L’enquête personnelle, policière et scientifique se déroule jusqu’à la conclusion de Retour en Normandie, fondée sur le mystère de la disparition de Claude Hébert, l’acteur principal du film de René Allio. Après une furtive carrière au cinéma, il serait devenu missionnaire, et sans parler d’identification avec Pierre Rivière, lui-même très croyant, aurait poursuivi dans une voie religieuse. On ne dévoilera pas la chute finale, amenée par un certain suspense, mais exempte de tout effet gratuit. C’est probablement ce qui intéresse et touche le plus dans le film de Nicolas Philibert : il a cette capacité de prendre à cœur un témoignage ou un hommage à son père et à René Allio sans pour autant se laisser aller à la dramatisation extrême. Laissons les derniers mots à Nicolas Philibert lui-même qui s’exprime ainsi : « Avec cette multitude, il est difficile d’enfermer le film.
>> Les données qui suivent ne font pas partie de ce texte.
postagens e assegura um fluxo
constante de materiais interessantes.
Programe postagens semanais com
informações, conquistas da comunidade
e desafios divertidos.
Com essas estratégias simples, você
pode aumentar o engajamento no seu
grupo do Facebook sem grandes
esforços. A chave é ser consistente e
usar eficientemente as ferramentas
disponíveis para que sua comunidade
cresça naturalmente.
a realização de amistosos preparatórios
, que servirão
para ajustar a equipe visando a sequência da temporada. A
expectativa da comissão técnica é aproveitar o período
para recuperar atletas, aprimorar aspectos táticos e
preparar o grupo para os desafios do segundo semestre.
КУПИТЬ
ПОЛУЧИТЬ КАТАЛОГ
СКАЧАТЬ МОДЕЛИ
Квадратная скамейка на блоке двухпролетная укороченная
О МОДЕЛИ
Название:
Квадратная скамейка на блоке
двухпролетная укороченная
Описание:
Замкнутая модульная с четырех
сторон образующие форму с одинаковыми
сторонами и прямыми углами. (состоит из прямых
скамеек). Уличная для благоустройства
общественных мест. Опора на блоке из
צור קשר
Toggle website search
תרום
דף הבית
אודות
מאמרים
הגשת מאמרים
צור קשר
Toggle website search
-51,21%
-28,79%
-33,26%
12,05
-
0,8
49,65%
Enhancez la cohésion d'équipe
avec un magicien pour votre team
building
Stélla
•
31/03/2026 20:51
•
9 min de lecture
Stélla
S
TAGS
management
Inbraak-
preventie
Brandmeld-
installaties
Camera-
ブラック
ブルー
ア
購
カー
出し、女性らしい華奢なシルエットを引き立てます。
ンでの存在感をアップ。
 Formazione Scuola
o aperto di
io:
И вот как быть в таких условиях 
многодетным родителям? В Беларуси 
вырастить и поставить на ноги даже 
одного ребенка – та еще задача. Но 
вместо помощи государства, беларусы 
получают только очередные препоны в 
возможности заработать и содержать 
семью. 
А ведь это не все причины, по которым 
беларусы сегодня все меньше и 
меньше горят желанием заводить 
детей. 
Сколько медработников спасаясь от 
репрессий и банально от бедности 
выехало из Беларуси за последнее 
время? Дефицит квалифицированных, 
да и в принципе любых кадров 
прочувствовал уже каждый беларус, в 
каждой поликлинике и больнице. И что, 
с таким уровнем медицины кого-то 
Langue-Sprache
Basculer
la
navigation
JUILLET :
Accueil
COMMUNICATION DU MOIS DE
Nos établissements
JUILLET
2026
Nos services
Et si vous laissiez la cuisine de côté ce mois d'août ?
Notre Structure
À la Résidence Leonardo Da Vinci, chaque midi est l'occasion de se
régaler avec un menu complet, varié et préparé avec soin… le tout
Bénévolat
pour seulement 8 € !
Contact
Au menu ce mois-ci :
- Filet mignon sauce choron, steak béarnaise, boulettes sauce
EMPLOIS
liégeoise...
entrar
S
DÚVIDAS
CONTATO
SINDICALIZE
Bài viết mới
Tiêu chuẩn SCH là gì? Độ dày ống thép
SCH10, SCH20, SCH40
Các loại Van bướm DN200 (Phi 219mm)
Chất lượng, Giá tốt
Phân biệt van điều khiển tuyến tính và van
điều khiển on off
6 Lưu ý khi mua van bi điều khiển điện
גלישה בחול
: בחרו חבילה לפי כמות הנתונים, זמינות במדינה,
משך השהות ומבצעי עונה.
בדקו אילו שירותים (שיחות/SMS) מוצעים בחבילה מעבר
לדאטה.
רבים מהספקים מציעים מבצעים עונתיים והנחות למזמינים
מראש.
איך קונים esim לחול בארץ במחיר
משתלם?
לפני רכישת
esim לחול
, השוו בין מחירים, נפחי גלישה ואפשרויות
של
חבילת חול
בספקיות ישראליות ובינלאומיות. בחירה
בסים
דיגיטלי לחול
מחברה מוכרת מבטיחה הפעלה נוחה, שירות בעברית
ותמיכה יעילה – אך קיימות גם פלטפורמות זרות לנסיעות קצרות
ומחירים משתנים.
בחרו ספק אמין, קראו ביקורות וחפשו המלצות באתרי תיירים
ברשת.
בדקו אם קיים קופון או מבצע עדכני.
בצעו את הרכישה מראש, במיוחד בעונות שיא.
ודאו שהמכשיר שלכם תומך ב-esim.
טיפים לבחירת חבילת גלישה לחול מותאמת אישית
Le présent et le passé, la mémoire, la folie, l’écriture, la parole, la maladie, la mort qui rôde, le temps qui passe, la loi, la transmission… Il est question de tout cela, et d’autres choses encore qui ne sont pas clivées entre elles. Comme dans le vie, où le profond et l’insignifiant se côtoient en permanence. Mais c’est d’abord un film qui parle du cinéma, sous l’angle du désir, de l’obstination et de sa capacité à jeter des passerelles, à tisser des liens. » On n’aurait pas dit mieux.